Note that we also misremembered the stepping sequence, so our stepping became 4
singles and 2 doubles, where Monkseaton danced 2 doubles and 4 singles.
When school started in the fall, the Woodford Dancers performed for the high
school as a money raiser and charged $0.50/person (it was a small school). The
Morris and sword dancing represented by the clips from the show was at the end
of a 60-minute program that started with country dancing.

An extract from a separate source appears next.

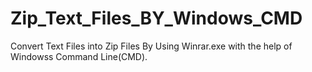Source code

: # Zip_Text_Files_BY_Windows_CMD
Convert Text Files into Zip Files By Using Winrar.exe with the help of Windowss Command Line(CMD).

[It is also important to note that, in 1975 in central Kentucky, it was taken as
fact that only men (boys) would dance Morris and sword in sets. The girls, as
noted above, were allowed to dance Bampton "Bacca Pipes" and Fieldtown "Nutting
Girl".]
The Woodford Morris and sword team's "coming out" was at 1975 Berea Christmas
school. Since our homes in Versailles are only about an hour from Berea, those
of the team who didn't attend Christmas school traveled to Berea for the Morris
tour at the end of the week. Woodford rapper danced after the Berea College
rapper team, and the audience was thrilled. (The college boys were not all that
happy about being out danced by a bunch of high school boys, at least that's the
way I remember it).
From 1975 until Dave Macemon graduated in 1977, Woodford continued to travel to
Berea for Christmas school and Spring Festival, and also attended Dance weeks at
Brasstown, North Carolina. Additional teachers of note from that time frame were
Fred Breunig and Tony Barrand.
Commentary:
These clips provide valuable insight into some of the American Morris and its
teachers of the 1970s. The quality of the individual and team Morris dancing by
the young men and women is very, very high, as good as the best of the teams at
the first Marlboro Morris Ales. This a testament both to the information they
(particularly Dave) received, to Jane Britton's teaching, to the groups'
motivation and to their age and physical ability, as we have seen with the
youncinghng dancers emerging in recent years. Then as now, the rapper,
especially, is the beneficiary of young energy and ability. The final message I
take from the clips is a vote of encouragement about the function of film in the
learning process. A film of excellent dancing by Monkseaton inspired these young
people to acquire the skills and to invent. That's a story worth repeating.